The algebraic equations represent the steady-state solutions of the
differential equations that describe the control system, provided the
system is stable. If the output function is a leaky integrator of the
form

qo := qo + g*e - decay*qo,

then the equivalent steady-state output gain is g/decay.

You can set up the CTBASIC model with specific parameters and check the
predictions of the above equations. You will find that for zero
disturbance (qd = 0) and high loop gain, the perceptual signal will very
nearly equal the reference signal; you can alter the reference signal
between plots and see the perceptual signal tracking it in the steady
state. Varying qd will have little effect on this tracking if KiKoKf is
100. If Ki is 1, you will see the input quantity qi also tracking the
reference signal. If Ki is other than 1, then qi will behave as p/Ki.

For a zero reference signal, varying the disturbance will result in an
almost constant qi, and an equal and opposite value of qo.
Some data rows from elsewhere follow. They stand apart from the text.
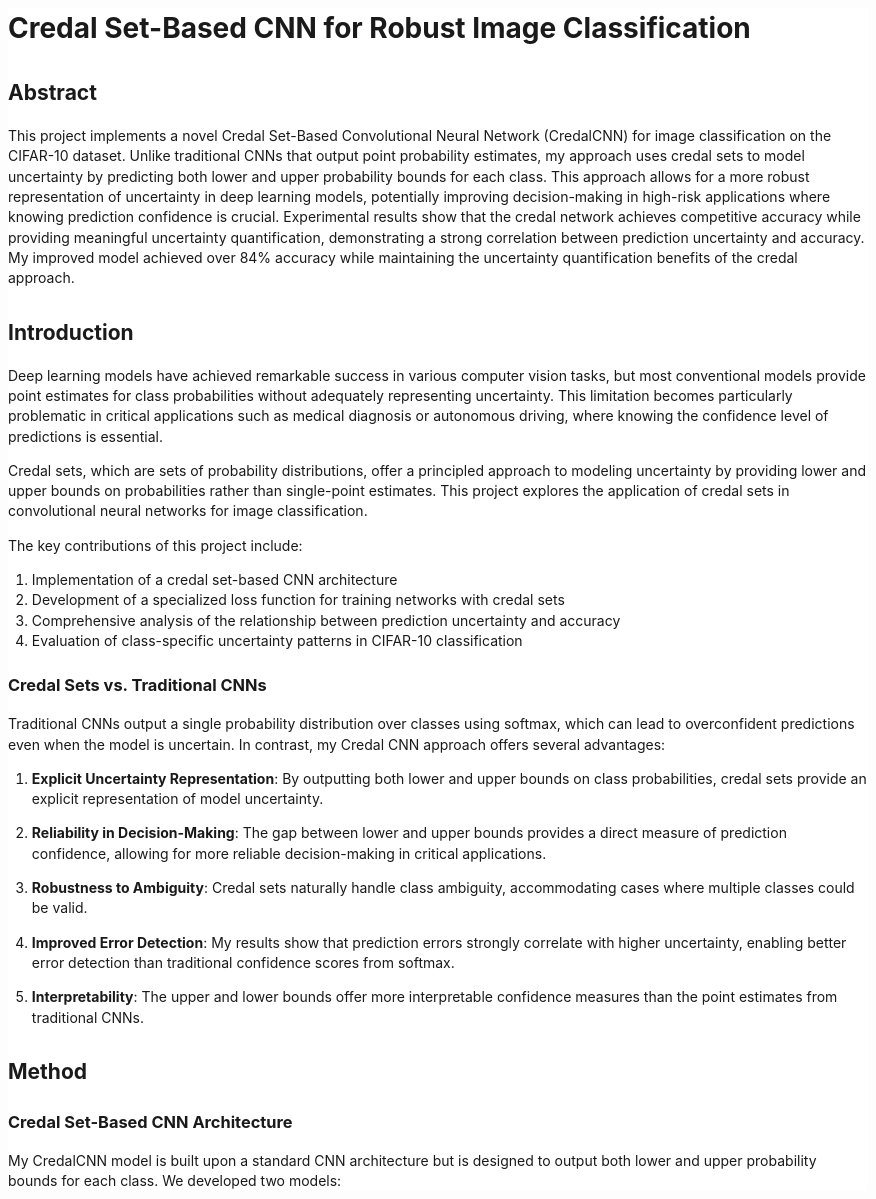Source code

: # Credal Set-Based CNN for Robust Image Classification

## Abstract
This project implements a novel Credal Set-Based Convolutional Neural Network (CredalCNN) for image classification on the CIFAR-10 dataset. Unlike traditional CNNs that output point probability estimates, my approach uses credal sets to model uncertainty by predicting both lower and upper probability bounds for each class. This approach allows for a more robust representation of uncertainty in deep learning models, potentially improving decision-making in high-risk applications where knowing prediction confidence is crucial. Experimental results show that the credal network achieves competitive accuracy while providing meaningful uncertainty quantification, demonstrating a strong correlation between prediction uncertainty and accuracy. My improved model achieved over 84% accuracy while maintaining the uncertainty quantification benefits of the credal approach.

## Introduction
Deep learning models have achieved remarkable success in various computer vision tasks, but most conventional models provide point estimates for class probabilities without adequately representing uncertainty. This limitation becomes particularly problematic in critical applications such as medical diagnosis or autonomous driving, where knowing the confidence level of predictions is essential.

Credal sets, which are sets of probability distributions, offer a principled approach to modeling uncertainty by providing lower and upper bounds on probabilities rather than single-point estimates. This project explores the application of credal sets in convolutional neural networks for image classification.

The key contributions of this project include:
1. Implementation of a credal set-based CNN architecture
2. Development of a specialized loss function for training networks with credal sets
3. Comprehensive analysis of the relationship between prediction uncertainty and accuracy
4. Evaluation of class-specific uncertainty patterns in CIFAR-10 classification

### Credal Sets vs. Traditional CNNs

Traditional CNNs output a single probability distribution over classes using softmax, which can lead to overconfident predictions even when the model is uncertain. In contrast, my Credal CNN approach offers several advantages:

1. **Explicit Uncertainty Representation**: By outputting both lower and upper bounds on class probabilities, credal sets provide an explicit representation of model uncertainty.

2. **Reliability in Decision-Making**: The gap between lower and upper bounds provides a direct measure of prediction confidence, allowing for more reliable decision-making in critical applications.

3. **Robustness to Ambiguity**: Credal sets naturally handle class ambiguity, accommodating cases where multiple classes could be valid.

4. **Improved Error Detection**: My results show that prediction errors strongly correlate with higher uncertainty, enabling better error detection than traditional confidence scores from softmax.

5. **Interpretability**: The upper and lower bounds offer more interpretable confidence measures than the point estimates from traditional CNNs.

## Method
### Credal Set-Based CNN Architecture
My CredalCNN model is built upon a standard CNN architecture but is designed to output both lower and upper probability bounds for each class. We developed two models:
If Kf and Kd
are not equal, then you will observe very nearly

qo = (Kd/Kf)*qd

In the present incarnation of CTBASIC, you have to change a variable and
plot it again in order to see what happens when it changes. This happens
automatically when you hit the Enter key.
-----------------------------------------------------------------------
Best,

Bill (Scotty) P. down in the engine room.